## [Requirement]
Reproduce the records below exactly, but only between the lines holding "#fcf5e5; stroke-width: 33" and "middle; dominant-baseline: central;", inclusive.

## [Data extracts]
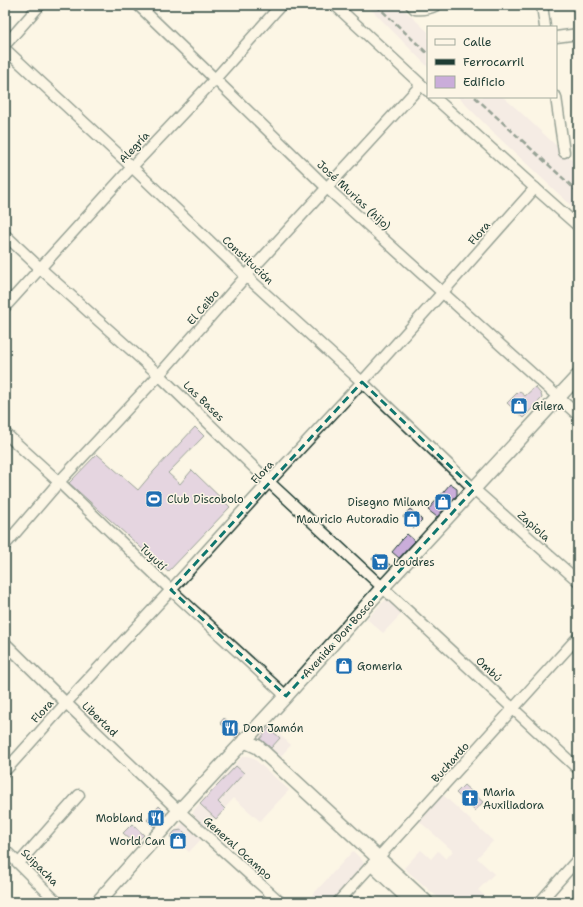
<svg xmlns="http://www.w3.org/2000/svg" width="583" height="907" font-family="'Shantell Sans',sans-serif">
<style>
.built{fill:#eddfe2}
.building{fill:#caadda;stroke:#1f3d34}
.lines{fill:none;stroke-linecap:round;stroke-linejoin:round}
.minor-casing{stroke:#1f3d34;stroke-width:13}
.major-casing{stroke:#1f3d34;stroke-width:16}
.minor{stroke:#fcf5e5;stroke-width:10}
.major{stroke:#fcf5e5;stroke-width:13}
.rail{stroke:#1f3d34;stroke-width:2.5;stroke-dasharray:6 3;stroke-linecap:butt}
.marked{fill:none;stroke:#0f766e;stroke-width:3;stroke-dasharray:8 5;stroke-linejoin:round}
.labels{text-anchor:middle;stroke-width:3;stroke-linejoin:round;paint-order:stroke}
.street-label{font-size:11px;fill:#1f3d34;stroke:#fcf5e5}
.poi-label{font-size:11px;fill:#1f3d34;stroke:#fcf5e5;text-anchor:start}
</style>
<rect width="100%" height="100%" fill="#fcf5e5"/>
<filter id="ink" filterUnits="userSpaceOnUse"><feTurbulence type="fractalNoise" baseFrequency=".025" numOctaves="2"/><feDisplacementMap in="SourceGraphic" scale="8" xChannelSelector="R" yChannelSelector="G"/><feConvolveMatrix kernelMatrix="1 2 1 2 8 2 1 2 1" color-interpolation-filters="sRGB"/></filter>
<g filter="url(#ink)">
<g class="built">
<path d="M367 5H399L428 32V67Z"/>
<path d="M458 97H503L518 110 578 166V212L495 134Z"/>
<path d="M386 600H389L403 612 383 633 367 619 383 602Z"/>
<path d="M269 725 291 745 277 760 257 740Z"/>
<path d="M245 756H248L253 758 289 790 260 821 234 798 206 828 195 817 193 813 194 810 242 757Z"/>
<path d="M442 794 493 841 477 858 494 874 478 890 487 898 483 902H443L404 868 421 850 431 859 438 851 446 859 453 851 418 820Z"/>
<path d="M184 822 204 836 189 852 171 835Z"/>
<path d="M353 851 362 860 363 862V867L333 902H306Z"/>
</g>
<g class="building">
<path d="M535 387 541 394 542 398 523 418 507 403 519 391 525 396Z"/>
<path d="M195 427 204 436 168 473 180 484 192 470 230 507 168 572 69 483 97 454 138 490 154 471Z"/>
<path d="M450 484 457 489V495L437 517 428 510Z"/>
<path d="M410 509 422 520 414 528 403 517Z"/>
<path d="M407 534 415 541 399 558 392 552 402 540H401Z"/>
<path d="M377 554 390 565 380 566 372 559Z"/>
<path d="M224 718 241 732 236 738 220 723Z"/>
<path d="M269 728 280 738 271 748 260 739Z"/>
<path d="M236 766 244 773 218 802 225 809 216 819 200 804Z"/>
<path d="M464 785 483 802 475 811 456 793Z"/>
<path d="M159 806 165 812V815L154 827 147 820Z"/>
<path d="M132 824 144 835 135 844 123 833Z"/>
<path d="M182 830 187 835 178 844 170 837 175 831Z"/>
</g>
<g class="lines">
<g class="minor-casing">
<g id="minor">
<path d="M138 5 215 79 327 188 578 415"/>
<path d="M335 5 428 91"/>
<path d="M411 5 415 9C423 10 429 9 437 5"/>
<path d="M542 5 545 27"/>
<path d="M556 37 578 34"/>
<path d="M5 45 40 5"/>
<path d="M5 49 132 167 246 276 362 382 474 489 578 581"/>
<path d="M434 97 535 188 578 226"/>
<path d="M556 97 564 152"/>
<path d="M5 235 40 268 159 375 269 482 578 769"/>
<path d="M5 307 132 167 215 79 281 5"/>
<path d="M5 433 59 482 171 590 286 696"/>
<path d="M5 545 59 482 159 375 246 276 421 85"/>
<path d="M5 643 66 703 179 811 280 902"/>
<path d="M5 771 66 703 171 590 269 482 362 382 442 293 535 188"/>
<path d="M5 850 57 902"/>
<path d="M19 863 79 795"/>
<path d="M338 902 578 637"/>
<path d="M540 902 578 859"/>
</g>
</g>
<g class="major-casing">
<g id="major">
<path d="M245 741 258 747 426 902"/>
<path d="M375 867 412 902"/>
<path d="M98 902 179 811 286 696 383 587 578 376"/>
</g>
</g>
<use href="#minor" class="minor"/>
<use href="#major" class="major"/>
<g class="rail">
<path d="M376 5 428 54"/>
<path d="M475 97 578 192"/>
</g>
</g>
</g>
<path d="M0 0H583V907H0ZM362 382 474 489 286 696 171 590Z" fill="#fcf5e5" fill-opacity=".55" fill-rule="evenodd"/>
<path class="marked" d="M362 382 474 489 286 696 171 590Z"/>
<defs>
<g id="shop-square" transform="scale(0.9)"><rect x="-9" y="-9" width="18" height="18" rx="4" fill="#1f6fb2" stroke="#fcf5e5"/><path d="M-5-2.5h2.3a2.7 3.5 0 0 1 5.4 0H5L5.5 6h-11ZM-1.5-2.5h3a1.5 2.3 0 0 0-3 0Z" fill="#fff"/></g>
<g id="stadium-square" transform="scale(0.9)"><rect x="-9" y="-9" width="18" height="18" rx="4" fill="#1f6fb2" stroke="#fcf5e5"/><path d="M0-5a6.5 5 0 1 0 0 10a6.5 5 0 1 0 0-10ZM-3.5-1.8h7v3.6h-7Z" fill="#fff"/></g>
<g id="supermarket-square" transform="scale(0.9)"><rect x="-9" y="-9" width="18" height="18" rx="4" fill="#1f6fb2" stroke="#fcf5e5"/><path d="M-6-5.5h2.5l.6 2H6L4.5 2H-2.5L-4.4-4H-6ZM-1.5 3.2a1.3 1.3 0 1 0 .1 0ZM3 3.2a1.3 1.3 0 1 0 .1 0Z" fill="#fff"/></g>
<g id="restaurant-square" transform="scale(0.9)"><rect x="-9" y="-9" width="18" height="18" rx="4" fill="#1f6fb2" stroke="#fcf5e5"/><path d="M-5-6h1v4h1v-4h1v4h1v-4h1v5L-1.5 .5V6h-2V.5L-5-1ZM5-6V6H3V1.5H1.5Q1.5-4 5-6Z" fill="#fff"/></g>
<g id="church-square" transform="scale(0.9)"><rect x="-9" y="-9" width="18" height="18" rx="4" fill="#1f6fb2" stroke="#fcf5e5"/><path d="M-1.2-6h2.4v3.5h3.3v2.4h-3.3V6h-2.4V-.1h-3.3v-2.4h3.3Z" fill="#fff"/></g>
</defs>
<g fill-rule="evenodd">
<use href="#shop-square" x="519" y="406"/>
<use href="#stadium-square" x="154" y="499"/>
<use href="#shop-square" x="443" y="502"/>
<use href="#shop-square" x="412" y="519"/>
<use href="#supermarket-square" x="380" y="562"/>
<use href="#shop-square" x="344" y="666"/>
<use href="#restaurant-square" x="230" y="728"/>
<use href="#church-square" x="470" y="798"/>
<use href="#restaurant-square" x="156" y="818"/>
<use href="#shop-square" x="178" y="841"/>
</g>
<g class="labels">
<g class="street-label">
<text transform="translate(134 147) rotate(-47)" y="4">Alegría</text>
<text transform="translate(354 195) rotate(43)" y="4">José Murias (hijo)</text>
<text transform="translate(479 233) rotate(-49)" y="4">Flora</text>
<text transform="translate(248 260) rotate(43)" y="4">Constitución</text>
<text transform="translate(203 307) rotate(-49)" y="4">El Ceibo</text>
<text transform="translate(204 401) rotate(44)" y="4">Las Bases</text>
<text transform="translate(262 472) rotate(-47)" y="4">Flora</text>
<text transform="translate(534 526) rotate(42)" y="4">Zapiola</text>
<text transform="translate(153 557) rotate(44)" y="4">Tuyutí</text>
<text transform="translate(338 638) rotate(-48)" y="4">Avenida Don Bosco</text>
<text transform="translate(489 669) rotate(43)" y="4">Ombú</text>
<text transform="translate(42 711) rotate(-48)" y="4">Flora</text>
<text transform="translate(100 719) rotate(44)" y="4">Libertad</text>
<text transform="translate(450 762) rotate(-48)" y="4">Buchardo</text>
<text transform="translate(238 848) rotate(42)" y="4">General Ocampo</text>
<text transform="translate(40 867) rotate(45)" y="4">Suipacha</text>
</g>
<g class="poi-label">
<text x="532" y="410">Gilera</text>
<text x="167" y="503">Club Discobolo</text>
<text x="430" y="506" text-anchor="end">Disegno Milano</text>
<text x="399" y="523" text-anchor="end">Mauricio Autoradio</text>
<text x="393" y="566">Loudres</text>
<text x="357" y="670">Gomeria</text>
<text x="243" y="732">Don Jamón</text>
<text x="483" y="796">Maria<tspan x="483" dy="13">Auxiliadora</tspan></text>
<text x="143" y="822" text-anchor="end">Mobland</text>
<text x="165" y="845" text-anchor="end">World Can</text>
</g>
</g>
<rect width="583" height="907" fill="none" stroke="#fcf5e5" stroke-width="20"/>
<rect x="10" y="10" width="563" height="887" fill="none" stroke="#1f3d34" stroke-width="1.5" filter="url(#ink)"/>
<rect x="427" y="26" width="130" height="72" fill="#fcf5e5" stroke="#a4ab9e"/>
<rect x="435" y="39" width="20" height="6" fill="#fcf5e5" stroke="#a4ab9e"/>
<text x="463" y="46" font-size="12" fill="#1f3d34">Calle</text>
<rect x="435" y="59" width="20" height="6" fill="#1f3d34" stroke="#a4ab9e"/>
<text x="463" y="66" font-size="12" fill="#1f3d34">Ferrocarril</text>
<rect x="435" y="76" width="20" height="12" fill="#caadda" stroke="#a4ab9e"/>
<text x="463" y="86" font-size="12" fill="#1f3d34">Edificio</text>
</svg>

* * *

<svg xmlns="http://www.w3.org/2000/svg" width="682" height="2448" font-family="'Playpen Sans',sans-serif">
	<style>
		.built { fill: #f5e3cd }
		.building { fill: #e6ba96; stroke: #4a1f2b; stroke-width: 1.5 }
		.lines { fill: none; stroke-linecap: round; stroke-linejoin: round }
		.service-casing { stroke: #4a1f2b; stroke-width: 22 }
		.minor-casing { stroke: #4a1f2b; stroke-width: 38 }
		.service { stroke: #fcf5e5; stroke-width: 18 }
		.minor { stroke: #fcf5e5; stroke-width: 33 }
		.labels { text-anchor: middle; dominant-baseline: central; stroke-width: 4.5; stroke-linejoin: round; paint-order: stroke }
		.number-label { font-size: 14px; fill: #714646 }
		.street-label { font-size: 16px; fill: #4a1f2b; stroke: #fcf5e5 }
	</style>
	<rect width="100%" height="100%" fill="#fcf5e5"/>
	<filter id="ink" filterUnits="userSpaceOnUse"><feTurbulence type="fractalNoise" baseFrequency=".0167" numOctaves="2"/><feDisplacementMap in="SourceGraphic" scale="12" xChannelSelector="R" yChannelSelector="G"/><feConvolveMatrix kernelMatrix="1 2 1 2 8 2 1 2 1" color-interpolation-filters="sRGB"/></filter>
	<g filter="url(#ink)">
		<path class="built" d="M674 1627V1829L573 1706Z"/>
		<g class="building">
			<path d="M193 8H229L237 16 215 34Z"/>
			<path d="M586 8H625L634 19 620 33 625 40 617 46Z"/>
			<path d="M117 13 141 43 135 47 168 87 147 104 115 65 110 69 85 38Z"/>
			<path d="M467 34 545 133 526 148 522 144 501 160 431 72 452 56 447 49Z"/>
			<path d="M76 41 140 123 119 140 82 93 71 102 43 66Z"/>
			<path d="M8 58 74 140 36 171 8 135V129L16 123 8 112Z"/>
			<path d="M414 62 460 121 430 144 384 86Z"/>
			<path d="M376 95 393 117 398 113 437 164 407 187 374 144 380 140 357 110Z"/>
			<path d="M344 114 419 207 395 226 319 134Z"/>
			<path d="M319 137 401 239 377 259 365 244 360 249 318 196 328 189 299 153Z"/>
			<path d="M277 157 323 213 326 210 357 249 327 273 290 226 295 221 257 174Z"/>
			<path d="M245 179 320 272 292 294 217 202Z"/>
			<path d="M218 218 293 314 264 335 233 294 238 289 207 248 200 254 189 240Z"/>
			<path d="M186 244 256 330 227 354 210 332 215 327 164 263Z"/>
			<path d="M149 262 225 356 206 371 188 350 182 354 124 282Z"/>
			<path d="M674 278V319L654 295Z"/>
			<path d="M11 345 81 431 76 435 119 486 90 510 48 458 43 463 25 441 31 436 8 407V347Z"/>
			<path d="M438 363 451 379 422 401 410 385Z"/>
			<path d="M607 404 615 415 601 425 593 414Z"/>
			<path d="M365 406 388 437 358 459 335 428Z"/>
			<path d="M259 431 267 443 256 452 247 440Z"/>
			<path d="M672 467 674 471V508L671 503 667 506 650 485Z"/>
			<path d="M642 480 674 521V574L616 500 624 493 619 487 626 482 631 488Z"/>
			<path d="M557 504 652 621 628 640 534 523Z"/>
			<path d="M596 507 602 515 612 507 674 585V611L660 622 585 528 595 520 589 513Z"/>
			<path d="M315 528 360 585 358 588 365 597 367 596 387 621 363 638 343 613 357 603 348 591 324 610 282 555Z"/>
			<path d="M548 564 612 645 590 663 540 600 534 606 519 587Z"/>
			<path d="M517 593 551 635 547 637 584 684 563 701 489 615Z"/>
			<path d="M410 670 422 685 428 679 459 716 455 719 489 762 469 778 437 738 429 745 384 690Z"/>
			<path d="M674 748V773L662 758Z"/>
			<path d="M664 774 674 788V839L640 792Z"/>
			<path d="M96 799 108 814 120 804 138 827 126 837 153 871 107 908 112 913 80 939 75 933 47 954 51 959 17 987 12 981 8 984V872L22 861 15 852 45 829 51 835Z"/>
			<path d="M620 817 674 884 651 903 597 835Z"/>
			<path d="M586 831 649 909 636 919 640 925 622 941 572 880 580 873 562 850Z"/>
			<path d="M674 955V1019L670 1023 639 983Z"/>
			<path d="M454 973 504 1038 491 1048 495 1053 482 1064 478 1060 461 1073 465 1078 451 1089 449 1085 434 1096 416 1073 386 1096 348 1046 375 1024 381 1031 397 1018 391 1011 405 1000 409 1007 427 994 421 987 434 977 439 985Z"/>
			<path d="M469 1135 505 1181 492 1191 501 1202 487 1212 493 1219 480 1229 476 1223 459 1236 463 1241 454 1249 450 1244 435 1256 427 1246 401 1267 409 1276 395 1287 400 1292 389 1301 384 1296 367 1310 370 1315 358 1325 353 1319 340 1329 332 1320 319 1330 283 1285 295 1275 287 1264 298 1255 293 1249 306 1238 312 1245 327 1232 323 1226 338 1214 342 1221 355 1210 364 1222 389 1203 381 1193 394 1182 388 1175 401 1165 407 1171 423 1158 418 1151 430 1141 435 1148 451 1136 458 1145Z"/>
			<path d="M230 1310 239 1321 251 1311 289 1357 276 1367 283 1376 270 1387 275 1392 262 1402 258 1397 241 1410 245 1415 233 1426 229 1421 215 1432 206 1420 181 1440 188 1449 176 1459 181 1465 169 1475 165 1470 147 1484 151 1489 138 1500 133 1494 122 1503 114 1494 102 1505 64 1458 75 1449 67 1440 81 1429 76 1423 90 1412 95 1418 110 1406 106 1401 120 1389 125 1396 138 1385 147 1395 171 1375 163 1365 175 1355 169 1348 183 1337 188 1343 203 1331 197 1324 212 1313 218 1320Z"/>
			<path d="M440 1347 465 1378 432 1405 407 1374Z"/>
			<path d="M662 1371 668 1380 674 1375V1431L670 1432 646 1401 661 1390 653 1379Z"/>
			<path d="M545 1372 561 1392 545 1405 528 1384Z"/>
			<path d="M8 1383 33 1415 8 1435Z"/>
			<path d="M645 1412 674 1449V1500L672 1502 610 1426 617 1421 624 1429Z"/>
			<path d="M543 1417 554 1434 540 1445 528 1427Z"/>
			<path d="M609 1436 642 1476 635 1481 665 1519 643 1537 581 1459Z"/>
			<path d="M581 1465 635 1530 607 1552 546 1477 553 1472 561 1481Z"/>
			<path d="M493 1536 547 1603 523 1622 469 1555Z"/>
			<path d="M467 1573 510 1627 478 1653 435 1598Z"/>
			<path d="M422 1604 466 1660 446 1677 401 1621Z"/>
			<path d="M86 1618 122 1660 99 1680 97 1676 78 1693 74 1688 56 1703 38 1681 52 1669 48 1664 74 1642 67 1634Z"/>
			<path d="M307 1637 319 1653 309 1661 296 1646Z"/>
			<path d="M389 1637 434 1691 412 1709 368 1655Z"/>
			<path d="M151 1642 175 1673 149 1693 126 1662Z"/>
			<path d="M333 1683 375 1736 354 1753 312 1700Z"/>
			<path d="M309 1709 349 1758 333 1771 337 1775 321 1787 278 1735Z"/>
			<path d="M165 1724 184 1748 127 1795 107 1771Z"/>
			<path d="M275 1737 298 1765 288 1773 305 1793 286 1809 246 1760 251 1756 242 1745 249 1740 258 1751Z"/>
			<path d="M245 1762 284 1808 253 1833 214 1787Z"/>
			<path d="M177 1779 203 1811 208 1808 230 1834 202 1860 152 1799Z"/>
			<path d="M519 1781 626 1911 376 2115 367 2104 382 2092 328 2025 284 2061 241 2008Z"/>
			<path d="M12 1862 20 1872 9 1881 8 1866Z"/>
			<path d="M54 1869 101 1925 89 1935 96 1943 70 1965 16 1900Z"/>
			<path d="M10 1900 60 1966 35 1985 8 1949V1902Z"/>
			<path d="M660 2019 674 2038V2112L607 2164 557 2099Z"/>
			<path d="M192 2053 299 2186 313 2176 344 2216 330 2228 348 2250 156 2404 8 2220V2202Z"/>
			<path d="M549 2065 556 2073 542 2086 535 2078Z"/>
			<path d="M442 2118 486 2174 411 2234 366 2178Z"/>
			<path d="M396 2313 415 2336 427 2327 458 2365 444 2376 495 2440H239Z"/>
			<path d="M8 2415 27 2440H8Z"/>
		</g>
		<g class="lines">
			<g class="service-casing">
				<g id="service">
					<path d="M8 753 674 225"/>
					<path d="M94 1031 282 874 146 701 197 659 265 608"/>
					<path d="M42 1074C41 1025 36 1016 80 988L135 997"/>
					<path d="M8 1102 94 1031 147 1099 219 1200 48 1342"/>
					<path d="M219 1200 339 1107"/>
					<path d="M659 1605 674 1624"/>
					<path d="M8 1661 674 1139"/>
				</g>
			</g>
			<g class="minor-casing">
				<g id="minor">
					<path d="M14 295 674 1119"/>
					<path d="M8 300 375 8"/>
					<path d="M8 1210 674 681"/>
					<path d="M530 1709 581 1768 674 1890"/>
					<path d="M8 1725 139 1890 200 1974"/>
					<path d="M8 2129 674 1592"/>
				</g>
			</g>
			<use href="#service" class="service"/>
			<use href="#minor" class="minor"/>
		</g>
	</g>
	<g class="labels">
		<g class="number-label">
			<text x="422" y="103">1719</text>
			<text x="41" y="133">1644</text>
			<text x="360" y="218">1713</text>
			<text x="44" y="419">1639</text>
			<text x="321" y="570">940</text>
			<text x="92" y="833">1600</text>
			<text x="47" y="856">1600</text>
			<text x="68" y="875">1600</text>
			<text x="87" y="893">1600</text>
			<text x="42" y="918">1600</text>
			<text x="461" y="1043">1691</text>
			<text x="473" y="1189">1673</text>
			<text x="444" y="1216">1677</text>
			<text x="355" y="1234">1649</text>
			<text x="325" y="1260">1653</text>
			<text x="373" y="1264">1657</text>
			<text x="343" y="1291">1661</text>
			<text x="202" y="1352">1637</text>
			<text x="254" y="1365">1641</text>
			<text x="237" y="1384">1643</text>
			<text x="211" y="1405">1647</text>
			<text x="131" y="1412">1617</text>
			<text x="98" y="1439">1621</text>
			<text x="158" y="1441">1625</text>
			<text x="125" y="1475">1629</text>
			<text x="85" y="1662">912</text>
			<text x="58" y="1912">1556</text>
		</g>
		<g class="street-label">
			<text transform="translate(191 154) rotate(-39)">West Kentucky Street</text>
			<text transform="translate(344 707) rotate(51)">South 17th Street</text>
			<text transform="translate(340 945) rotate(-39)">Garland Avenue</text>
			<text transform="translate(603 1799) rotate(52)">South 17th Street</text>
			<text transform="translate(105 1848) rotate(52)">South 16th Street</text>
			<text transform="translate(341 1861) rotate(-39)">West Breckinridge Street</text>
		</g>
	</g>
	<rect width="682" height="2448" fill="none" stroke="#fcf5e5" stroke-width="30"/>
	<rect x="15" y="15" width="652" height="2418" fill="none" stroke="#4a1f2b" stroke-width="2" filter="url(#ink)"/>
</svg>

## [Solution]
		.minor { stroke: #fcf5e5; stroke-width: 33 }
		.labels { text-anchor: middle; dominant-baseline: central; stroke-width: 4.5; stroke-linejoin: round; paint-order: stroke }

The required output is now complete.